Many experts think that by eating a high-fat or keto diet, it’s possible to become a more efficient fat burner and get more energy from ketones.
Intermittent fasting may have a similar effect, helping people become better at fueling themselves from fat.
Ultramarathon world-record holder Zach Bitter recently explained how changing his diet helped improve his performance.
Our bodies might work better when we’re burning fat as fuel.
From a health perspective, burning fat rather than primarily getting fuel from carbs might help stabilize blood sugar. From an athletic perspective, being a fat-burner might help some people recover more quickly and perform at a higher level.
Zach Bitter is an ultra-marathon runner who holds the world record for the longest distance run in 12 hours (101.77 miles). On a recent episode of his new podcast, Human Performance Outliers, Bitter discussed his decision to switch to a keto-like diet designed to turn him into a more efficient fat-burner.
In 2011, Bitter said, he’d been eating what most would consider a healthy, whole-food, high-carb diet that might be expected of someone running 50-mile races. But he was hurting, waking up throughout the night, seeing his energy levels fluctuate, and dealing with chronic swelling in his ankles.
Instead of cutting back on racing, he changed what he ate, embarking on a whole-food, high-fat diet. He cut out most carbohydrates, relying instead on foods like stir frys, bacon, eggs, nuts, and seeds. He often cooked with coconut oil or duck fat.
Although he still consumed some carbs while racing, Bitter said the dietary changes made him feel less need to eat while running. And overall, he felt better.

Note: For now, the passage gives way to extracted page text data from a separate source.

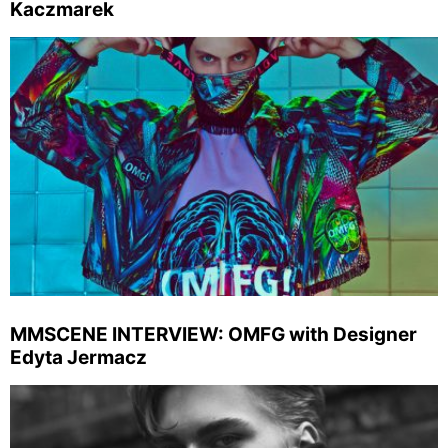
Kaczmarek
MMSCENE INTERVIEW: OMFG with Designer
Edyta Jermacz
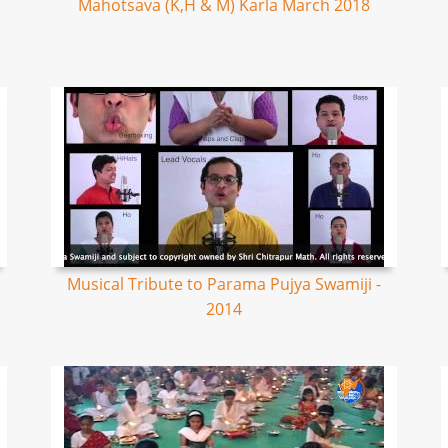
Mahotsava (K,H & M) Karla March 2018
Musical Tribute to Parama Pujya Swamiji -
2014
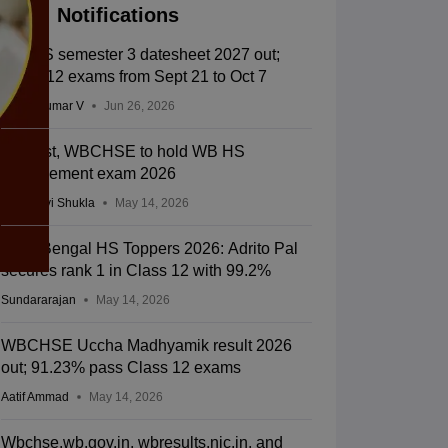
Notifications
WB HS semester 3 datesheet 2027 out;
Class 12 exams from Sept 21 to Oct 7
Vishnukumar V
Jun 26, 2026
In a first, WBCHSE to hold WB HS
improvement exam 2026
Vaishnavi Shukla
May 14, 2026
West Bengal HS Toppers 2026: Adrito Pal
secures rank 1 in Class 12 with 99.2%
Sundararajan
May 14, 2026
WBCHSE Uccha Madhyamik result 2026
out; 91.23% pass Class 12 exams
Aatif Ammad
May 14, 2026
Wbchse.wb.gov.in, wbresults.nic.in, and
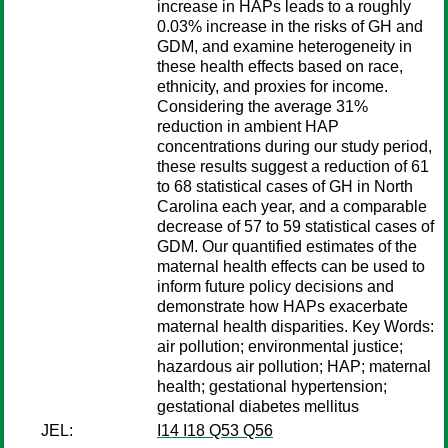
increase in HAPs leads to a roughly
0.03% increase in the risks of GH and
GDM, and examine heterogeneity in
these health effects based on race,
ethnicity, and proxies for income.
Considering the average 31%
reduction in ambient HAP
concentrations during our study period,
these results suggest a reduction of 61
to 68 statistical cases of GH in North
Carolina each year, and a comparable
decrease of 57 to 59 statistical cases of
GDM. Our quantified estimates of the
maternal health effects can be used to
inform future policy decisions and
demonstrate how HAPs exacerbate
maternal health disparities. Key Words:
air pollution; environmental justice;
hazardous air pollution; HAP; maternal
health; gestational hypertension;
gestational diabetes mellitus
JEL:
I14 I18 Q53 Q56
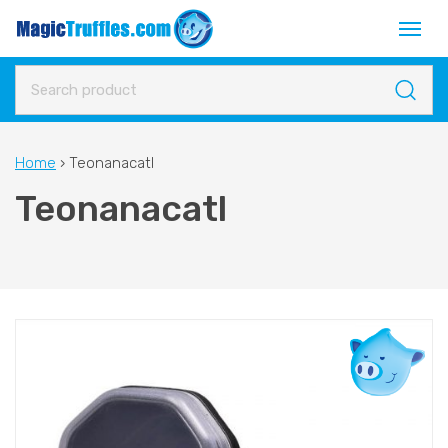
Home
›
Teonanacatl
Teonanacatl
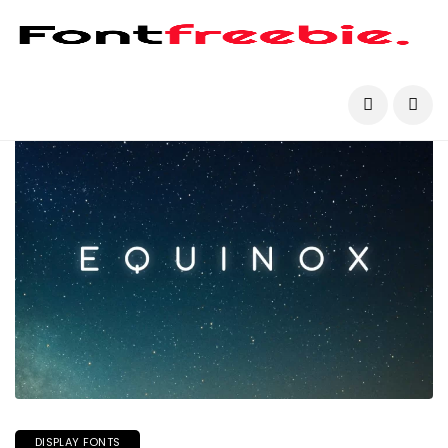
DISPLAY FONTS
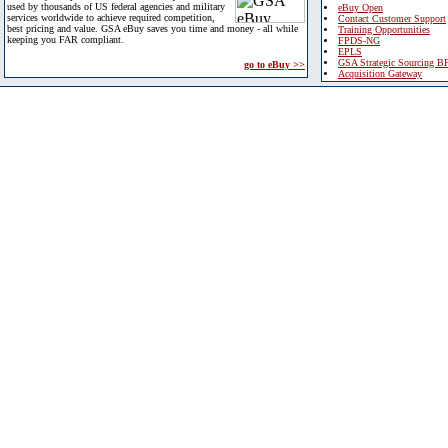
used by thousands of US federal agencies and military
eBuy Open
services worldwide to achieve required competition,
Contact Customer Support
best pricing and value. GSA eBuy saves you time and money - all while
Training Opportunities
keeping you FAR compliant.
FPDS-NG
EPLS
GSA Strategic Sourcing B
go to eBuy >>
Acquisition Gateway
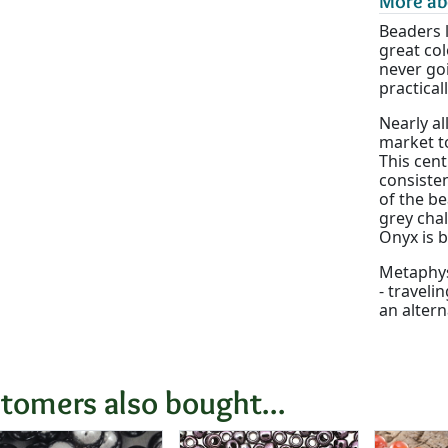
More ab
Beaders 
great col
never goi
practical
Nearly al
market to
This cen
consisten
of the be
grey chal
Onyx is 
Metaphysi
- traveli
an altern
tomers also bought...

“It was pretty eye-opening to me — in the first four weeks, all of those symptoms going away, the swelling, the sleeping [problems], the energy levels throughout the course of the day,” Bitter said on the podcast.
Why going high-fat or keto might help
Becoming a more efficient fat-burner is the main idea behind the popular keto diet and behind intermittent-fasting programs as well. There are even new supplements designed to push your body to become a supercharged, fat-burning — or “fat-adapted” — machine.
Most of us burn sugar for fuel first. Our bodies burn through easily accessible glycogen energy stores, which we get from breaking down carbohydrates. After we burn through our supply of those, our bodies can eventually start getting energy via ketones, which are produced from fatty acids (basically, energy from fat).